Chemicals! Chemicals everywhere!
The latest article comment reading assignment in People and the Environment was the feature from the January-February 2002 issue of the Minnesota Conservation Volunteer, “Mixed Messages” by Mary Hoff.
The article details the increasing discovery of endocrine disruptorsin the environment and their relation to anomalies of nature. In particular, this article revealed the presence of vitellogenin, a protein female fish produce as part of egg-making, in Mississippi River malecarp and walleye. The fish tested were pulled from waters downstream of the Metropolitan Wastewater Treatment Plant effluent in St. Paul.
“Nobody blinked at the carp data, but when we found vitellogenin in male walleye, it was on the front page of the Star Tribune,” explains Leroy Folmar, the research physiologist with the U.S. Environmental Protection Agency who conducted the study highlighted by Hoff’s article.
Well, of course, a carp is – well – a carp, an overgrown minnow, a rough fish, a Eurasian invader introduced to North American waters by humans long ago. But the walleye is the Minnesota state fish, and, for its beauty and table fare, the prize catch and most sought after game fish in the land of 10,000 lakes.

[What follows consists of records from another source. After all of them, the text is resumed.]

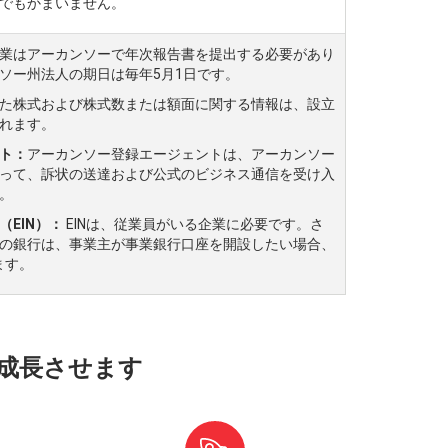
でもかまいません。
業はアーカンソーで年次報告書を提出する必要があり
ソー州法人の期日は毎年5月1日です。
た株式および株式数または額面に関する情報は、設立
れます。
ト：
アーカンソー登録エージェントは、アーカンソー
って、訴状の送達および公式のビジネス通信を受け入
。
（EIN）：
EINは、従業員がいる企業に必要です。さ
の銀行は、事業主が事業銀行口座を開設したい場合、
ます。
成長させます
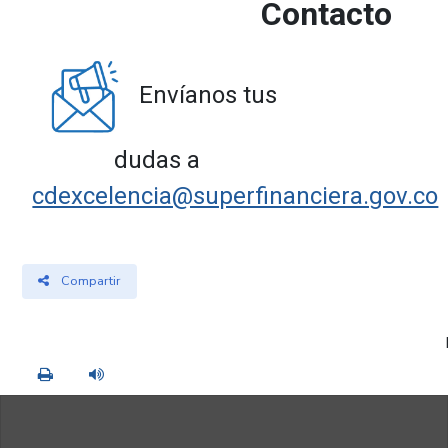
Contacto
Envíanos tus
dudas a
cdexcelencia@superfinanciera.gov.co
Compartir
Imprimir
Leer contenido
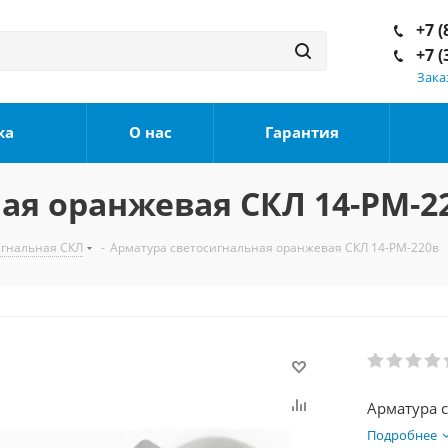
+7 (
+7 (
Зака
ка
О нас
Гарантия
ая оранжевая СКЛ 14-РМ-2
игнальная СКЛ
-
Арматура светосигнальная оранжевая СКЛ 14-РМ-220в
Арматура 
Подробнее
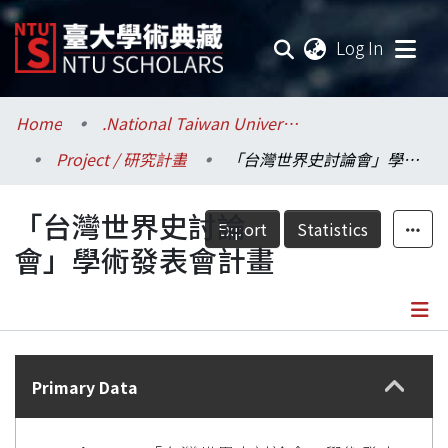
(current
Log In
Communities & Collections
Home
.National Taiwan University / 國立臺灣大學
Project / 研究計畫
「台灣世界史討論會」學術發表會計畫
Research Outputs
「台灣世界史討論
Fundings & Projects
Export
Statistics
會」學術發表會計畫
Researchers
Organizations
Details
Statistics
Primary Data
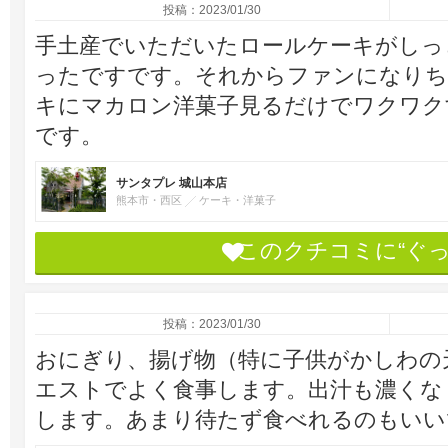
投稿：2023/01/30
手土産でいただいたロールケーキがしっ
ったですです。それからファンになりち
キにマカロン洋菓子見るだけでワクワク
です。
サンタプレ 城山本店
熊本市・西区
ケーキ・洋菓子
このクチコミに“ぐ
投稿：2023/01/30
おにぎり、揚げ物（特に子供がかしわの
エストでよく食事します。出汁も濃くな
します。あまり待たず食べれるのもいい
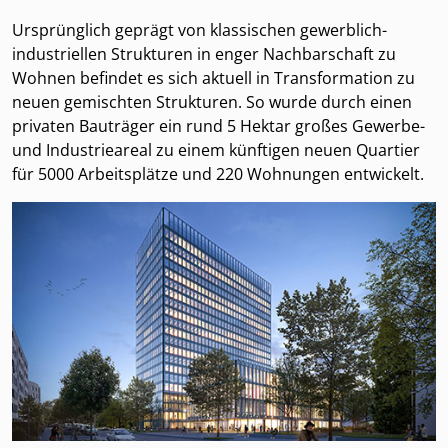
Ursprünglich geprägt von klassischen gewerblich-
industriellen Strukturen in enger Nachbarschaft zu
Wohnen befindet es sich aktuell in Transformation zu
neuen gemischten Strukturen. So wurde durch einen
privaten Bauträger ein rund 5 Hektar großes Gewerbe-
und Industrieareal zu einem künftigen neuen Quartier
für 5000 Arbeitsplätze und 220 Wohnungen entwickelt.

The extent of the affects, the damages to the global ecosystem, of endocrine disruptors are largely unknown, but increased studies are producing more prevalent evidence. The process of recovery is slow because of the daunting task of identifying the vast array of individual chemical culprits and the equally vast array of abnormalities they produce. Then there is the “harmless” chemicals that bond with other seemingly harmless chemicals to form yet another endocrine disruptor.
A web search turned up a 2005 Institute for Environment and Health compilation of published lists of Chemicals Purported to be Endocrine Disruptors – it’s 91 pages long!
What are we putting into our environment? Why are we only concerned to a sense of urgency when it threatens human life or a desirable part of human life, if at all? Our environment is trying to tell us something – we’re poisoning our Earth.